C’était celui d’un marchand de musique.

— Monsieur, dit-il sans préambule à un commis qu’il aperçut derrière les partitions et les cahiers, pourriez - vous me dire où l’on vend les meilleurs pianos?

— Mais, monsieur, comme toujours, chez Pape, chez Pleyel, chez Érard. Nous avons aussi de nouveaux facteurs, ainsi...

— Où demeure M. Érard, s’il vous plaît?

— Rue du Mail, près Notre-Dame des Victoires. J’ignore le numéro, mais tout le monde vous indiquera la maison.

— Merci, monsieur.

Lysis trouva facilement le magasin d’Érard, comme le lui avait dit le commis de la rue Richelieu. Arrivé dans les salons du célèbre facteur, il voulut s’expliquer avec le maître en personne, et, négligeant tout exorde insinuant, alla droit au but.

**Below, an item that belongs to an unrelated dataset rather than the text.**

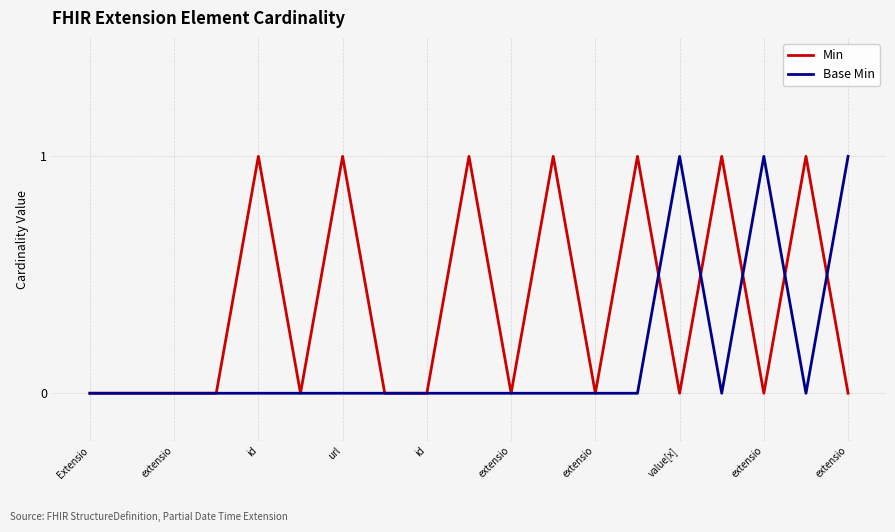

Which series has the largest total across all categories?

Min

— Monsieur Érard, combien coûte un bon piano?

— Cela dépend du genre d’instrument, monsieur. Voulez-vous un piano droit ou un piano à queue?

— Lequel est le plus cher?

— Le piano à queue, sans contredit.

— Alors, j’en veux un à queue; il n’est de bonté que de chère marchandise... Combien cela coûte-t-il, dans les meilleurs?

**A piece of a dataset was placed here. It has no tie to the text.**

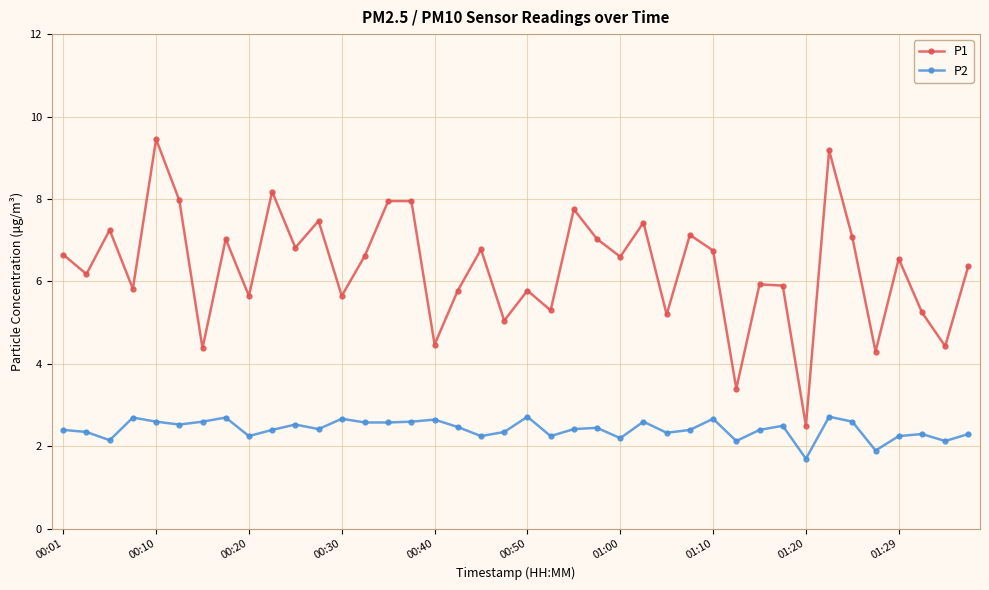

Which series has the largest total across all categories?

P1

— Mais... en y mettant 2,500, 3,000 francs...

— Y a-t-il plus cher?

— Vous avez une singulière façon de marchander, monsieur. Du reste, en faisant dorer la boîte ou en priant M. Ingres de vouloir bien la peindre, vous pouvez augmenter indéfiniment le prix d’acquisition.

— Pas de plaisanterie, s’il vous plaît. Je veux acheter une marchandise que je ne connais pas. Je sais que vous êtes un honnête homme, et je ne trouve pas de meilleur moyen d’avoir ce qu’il y a de mieux que de demander ce qu’il y a de plus cher.

— Au fait, monsieur, j’ai peut-être votre affaire. Un mois avant sa mort, un des pianistes les plus éminents de notre époque, le premier de tous peut-être, Émile Prudent, me commanda un piano de concert. Je devais mettre tous mes soins à la confection de cet instrument d’élite. Il devait joindre ses conseils à ma propre expérience. Nous choisîmes le clavier touche à touche, les cordes fil à fil; nous éprouvâmes avec un soin particulier la sonorité des tables. L’instrument a été exécuté. J’ose dire que c’est un des plus parfaits qui aient jamais existé. Malheureusement la mort a glacé les doigts qui devaient donner la vie aux harmonies qu’il renferme. J’ai calculé mes dépenses, j’ai estimé sa valeur vénale; je veux le vendre 5,000 francs.

— Diable! monsieur, cela fait bien des paires de bœufs. Au surplus, cela m’est égal, et si vous voulez me l’emballer par-dessus le marché, le piano est à moi. C’est dit, n’est-ce pas? Je paye comptant.

Et, sans donner au facteur stupéfait le temps de se reconnaître, Lysis Durand déboucla sa sacoche, compta 5,000 francs sur la tablette d’un piano droit et sortit, le cœur léger comme la bourse, en jetant son adresse d’une voix de stentor:

Lysis Durand, propriétaire à Saint-Gérebold-du-Plantis, gare restante, à Lisieux, Calvados.

Heureusement, il n’entendit pas le facteur, qui le reconduisait, dire avec politesse à Zénaïde:

— Si mademoiselle voulait l’essayer, peut-être qu’après-demain je pourrais l’avoir mis en état.

L’enragé campagnard serait resté et aurait fait subir les Échos suisses aux luthiers ahuris.